Oleh:
Jhoni Imron
Dulu, ketika belanda ingin menggali kekayaan alam dari bumi Indonesia, menginvansi wilayahnya, hingga mengeksploitasi tanah air dan orang-orangnya, yang mereka pastikan terlebih dahulu bahwa informasi terkait bakal tanah garapan (bisa dibaca jajahan) ini sudah banyak dan benar.
Dulu, jauh sebelum Freeport bergabung dengan McMoran dan kemudian berganti nama menjadi Freeport McMoran. Sebelum Freeport menjadi pemegang kuasa pengelolaan yang pertama dan satu-satunya atas gunung emas Grasberg, Papua. Informasi yang diperoleh dari catatan penjelajahan Jean Jacques Dozy, seorang yang juga berkewarganegaraan Belanda, pada 1936, adalah pintu masuknya.
Informasi tersebut kemudian diikuti dengan penelitian dan observasi langsung petinggi Freeport waktu itu, Forbes K Wilson, manajer eksplorasi Freeport Sulphur yang kelak menjabat Presiden Director Freeport Mineral.
Bahwa informasi awal tersebut kemudian menjadi modal penting Freeport, untuk mengeruk dan menguasai hak kepemilikan atas puluhan juta ton cadangan emas ditambah lagi sekitar 2,5 persen kandungan tembaga.
Negara super power, negara-negara calon super power, dan negara maju, perlu mengetahui informasi negara-negara ketiga lewat pengiriman duta, misi hubungan luar negeri, riset, maupun lewat operasi rahasia badan intelejen.
Demikian pula sebaliknya, negara-negara kelas dua dan seterusnya, memerlukan informasi dari negara sahabat, negara pesaing, terlebih negara super power, untuk menentukan sikap dan kebijakan luar negeri.
Tema Informasi ini, jika dilihat perkembangannya di masyarakat, sejak bergulirnya kemerdekaan mendapatkan informas dan ditegaskan sebagai hak asasi, berwujud dalam kanal-kanal informasi yang merdeka baik media massa cetak, elektronik, pemerintahan yang transparan, dan seterusnya.
Belakangan, berbagi dan mendapatkan informasi turut pula menjadi bagian dari kegiatan media baru, media sosial, yang dipegang dan dijalankan individu maupun institusi tertentu.
Pada Kamis awal September lalu, dalam sebuah webinar yang membahas peran dan fungsi media, setidaknya terangkum banyak sekali persoalan dan keluhan terhadap tindak tanduk media sebagai sumber dan penyedia informasi. Banyak media dewasa ini disebut semakin "menjauh" dari semangat awal kehadirannya sebagai pencerahan dan pendidikan, menyajikan informasi yang dibutuhkan bagi kemajuan masyarakat.
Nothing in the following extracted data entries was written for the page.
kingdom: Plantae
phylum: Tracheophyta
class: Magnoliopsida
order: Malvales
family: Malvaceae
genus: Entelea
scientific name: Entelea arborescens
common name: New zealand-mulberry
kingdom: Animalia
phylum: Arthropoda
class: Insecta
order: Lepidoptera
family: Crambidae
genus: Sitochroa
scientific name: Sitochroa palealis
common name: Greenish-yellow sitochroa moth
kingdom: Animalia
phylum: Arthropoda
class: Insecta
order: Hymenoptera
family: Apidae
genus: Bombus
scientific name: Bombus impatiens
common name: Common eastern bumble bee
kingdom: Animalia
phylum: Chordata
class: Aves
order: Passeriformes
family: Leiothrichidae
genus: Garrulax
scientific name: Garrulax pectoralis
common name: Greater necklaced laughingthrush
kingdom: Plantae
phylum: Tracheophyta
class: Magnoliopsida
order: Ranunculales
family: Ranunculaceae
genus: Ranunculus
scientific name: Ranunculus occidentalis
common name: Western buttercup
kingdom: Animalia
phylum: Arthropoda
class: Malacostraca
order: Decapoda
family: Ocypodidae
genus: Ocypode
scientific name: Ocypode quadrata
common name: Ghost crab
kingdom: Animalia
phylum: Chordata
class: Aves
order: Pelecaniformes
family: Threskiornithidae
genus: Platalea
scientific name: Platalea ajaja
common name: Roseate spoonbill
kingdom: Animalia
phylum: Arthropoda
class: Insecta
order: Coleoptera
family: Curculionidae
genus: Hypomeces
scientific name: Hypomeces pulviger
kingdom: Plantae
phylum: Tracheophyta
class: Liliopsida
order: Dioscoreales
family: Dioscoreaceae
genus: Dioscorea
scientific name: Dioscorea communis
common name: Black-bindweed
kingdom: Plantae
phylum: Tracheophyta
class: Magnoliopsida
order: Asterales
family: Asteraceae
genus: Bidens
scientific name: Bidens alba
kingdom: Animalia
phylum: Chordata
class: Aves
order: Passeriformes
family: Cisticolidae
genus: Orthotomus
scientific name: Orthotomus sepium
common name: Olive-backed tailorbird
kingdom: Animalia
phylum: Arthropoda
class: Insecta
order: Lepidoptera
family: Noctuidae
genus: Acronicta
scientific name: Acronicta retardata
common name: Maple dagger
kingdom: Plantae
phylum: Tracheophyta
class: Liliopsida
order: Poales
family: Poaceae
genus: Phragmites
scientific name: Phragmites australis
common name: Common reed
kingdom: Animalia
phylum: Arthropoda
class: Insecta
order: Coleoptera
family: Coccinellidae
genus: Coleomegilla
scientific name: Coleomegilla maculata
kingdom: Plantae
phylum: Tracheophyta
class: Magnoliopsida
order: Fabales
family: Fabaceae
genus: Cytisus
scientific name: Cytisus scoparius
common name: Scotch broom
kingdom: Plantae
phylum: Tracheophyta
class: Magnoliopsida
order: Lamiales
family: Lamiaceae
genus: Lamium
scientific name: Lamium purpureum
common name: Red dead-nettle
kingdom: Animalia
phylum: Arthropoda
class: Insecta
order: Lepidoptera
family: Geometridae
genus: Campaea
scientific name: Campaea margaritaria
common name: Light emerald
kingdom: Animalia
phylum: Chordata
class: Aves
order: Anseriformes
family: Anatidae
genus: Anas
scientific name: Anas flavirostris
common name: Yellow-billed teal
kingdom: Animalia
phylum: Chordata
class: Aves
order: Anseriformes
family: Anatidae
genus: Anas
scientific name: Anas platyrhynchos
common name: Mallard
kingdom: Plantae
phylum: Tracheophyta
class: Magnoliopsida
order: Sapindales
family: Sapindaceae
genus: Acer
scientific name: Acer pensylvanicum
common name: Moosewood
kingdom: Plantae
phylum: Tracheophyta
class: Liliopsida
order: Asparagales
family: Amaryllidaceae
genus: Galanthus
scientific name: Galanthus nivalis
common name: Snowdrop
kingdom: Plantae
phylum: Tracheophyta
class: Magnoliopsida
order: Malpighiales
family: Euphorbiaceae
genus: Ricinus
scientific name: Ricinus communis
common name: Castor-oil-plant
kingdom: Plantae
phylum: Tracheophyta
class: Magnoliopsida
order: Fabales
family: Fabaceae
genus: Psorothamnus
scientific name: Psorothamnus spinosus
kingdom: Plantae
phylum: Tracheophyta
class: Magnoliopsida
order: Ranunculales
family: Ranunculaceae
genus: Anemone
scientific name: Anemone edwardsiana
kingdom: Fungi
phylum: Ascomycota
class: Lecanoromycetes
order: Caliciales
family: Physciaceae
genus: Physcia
Media di musim Pilkada misalnya, dianggap telah menjelma sebagai saluran promosi kandidat, hampir benar-benar mengesampingkan tanggungjawabnya sebagai media pendidikan bagi masyarakat.
Singkatnya, ada keresahan terkait informasi dan saluran informasi ini, di kalangan ilmuwan sosial. Ada semacam kerinduan agar kanal-kanal informasi yang diakses publik kembali mengutamakan misi utama dan arti penting dari kehadirannya di tengah-tengah khalayak.
Media dengan informasi yang baik ia akan menjadi katalisator bagi kemajuan suatu masyarakat. Informasi dari media menjadi materi pendidikan, sumber pengetahuan dan inspirasi bagi kehidupan yang lebih baik. Selain tugas utamanya mengawasi berbagai institusi pemerintahan yang pada hakikatnya menjalankan amanah dari rakyat, sesuai Undang-undang.
Agaknya ini lah yang diinginkan oleh orang-orang yang bisa dibilang mewakili keresahan dan kebutuhan masyarakat luas tersebut.
Kalau boleh dikaitkan dengan salah satu gambar di bokong truk yang sempat saya dokumentasikan beberapa waktu lalu, informasi yang benar itu, ia laksana air putih yang sangat dibutuhkan oleh manusia dalam hidup dan kehidupannya.
Sebagai penyampai dan penyedia informasi, Media (apapun bentuk dan salurannya) juga penting mengambil filosofi air putih, yang netral dan bisa memenuhi dahaga publik.
"Jadilah air putih. Tidak mewah, tapi sangat berarti".
Itu bukan kata Bang Jago. Sekali lagi, hanya tulisan di bokong truk.